The movie would have benefited from following the kid device from the original. The kid got to ask all the questions that we have without the movie looking stupid. The kid built up Sam Jaffe, before we saw Jaffe, so that Klaatu's chalkboard visit made sense. In fairness, the kid here makes sense, when he criticizes Klaatu's hypocrisy for resurrecting the cop that Klaatu recently killed only to move ahead with plans to kill the entire human race within the next day. Klaatu's response is worse than the Grinch's to Cindy Lou Who. But we are more than two, and we are not buying it.
In both movies, Klaatu lacks a forum and struggles to get adequate attention for his message. In the original, Klaatu gets our attention through a demonstration - the title of the movie. In the new movie, we get no demonstration - it goes straight to destruction. It appears that the producers put most of the movie together, realized that they did not make the Earth stand still, and threw it in at the end.
To what end? How is the eradication of Giants Stadium going to solve an unnamed global crisis? Where were the New Yorkers to say, "no big deal, that thing was coming down anyway." Why not target symbols of the causes for Klaatu's vague concern - factories? petroleum reliance? carbon emissions? ozone depletion? overharvesting? And the stores closed down, and the cars stopped running, and the sky cleared day to day ....

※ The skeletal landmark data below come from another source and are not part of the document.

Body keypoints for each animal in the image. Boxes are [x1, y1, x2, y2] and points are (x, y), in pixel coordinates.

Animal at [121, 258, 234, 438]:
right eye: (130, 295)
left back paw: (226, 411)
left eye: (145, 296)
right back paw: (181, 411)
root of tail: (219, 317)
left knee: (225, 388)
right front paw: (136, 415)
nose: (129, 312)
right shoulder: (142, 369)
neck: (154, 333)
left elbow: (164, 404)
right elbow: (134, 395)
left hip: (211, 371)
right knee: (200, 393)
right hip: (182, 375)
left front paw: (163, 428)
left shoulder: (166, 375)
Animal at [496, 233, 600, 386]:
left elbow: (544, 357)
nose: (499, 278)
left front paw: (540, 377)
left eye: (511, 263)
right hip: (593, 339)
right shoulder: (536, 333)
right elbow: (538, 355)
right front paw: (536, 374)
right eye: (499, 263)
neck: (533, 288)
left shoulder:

The movie makes no effort to identify a message and does not deviate from shameless commercialism. The movie shows the arches, and the dialogue includes McDonalds which hosts a positive meeting experience. Note how clearly "Citizen" was in focus, when the camera lingers over a watch to establish time. That LG label popped on the cell phone for the crucial call. In this light, it is surprising that there are no soundtrack tunes. This movie is popular and could have scored merely by releasing a soundtrack of tunes which could have appeared as mere snippets on car radios during the movie. But I detected no snippets - not even joke DJs playing Mr. Spaceman, Rocketman, Calling Occupants, Space Oddity, Drops of Jupiter.
What did we learn?
After observing Connelly hug the kid, Klaatu determines to stop the destruction. Why? What positive behavior is being reinforced? And who knows? The climax is completely removed from any witness with any credibility. Should we expect that the world will listen to Connelly purport to deliver Klaatu's real post-visit message? Her biases will be exposed on The Factor.
This Day operates like a Douglas Adams story - purposeless, random cosmic destruction. Oops, Wrong Planet?
In sum, a powerful and destructive alien decided to visit. Fortunately, he decided to leave. Let's hope that he does not visit again, because we do not know why he came and we do not know what we did to convince him to leave.
Won't you give us a sign that we've reached you?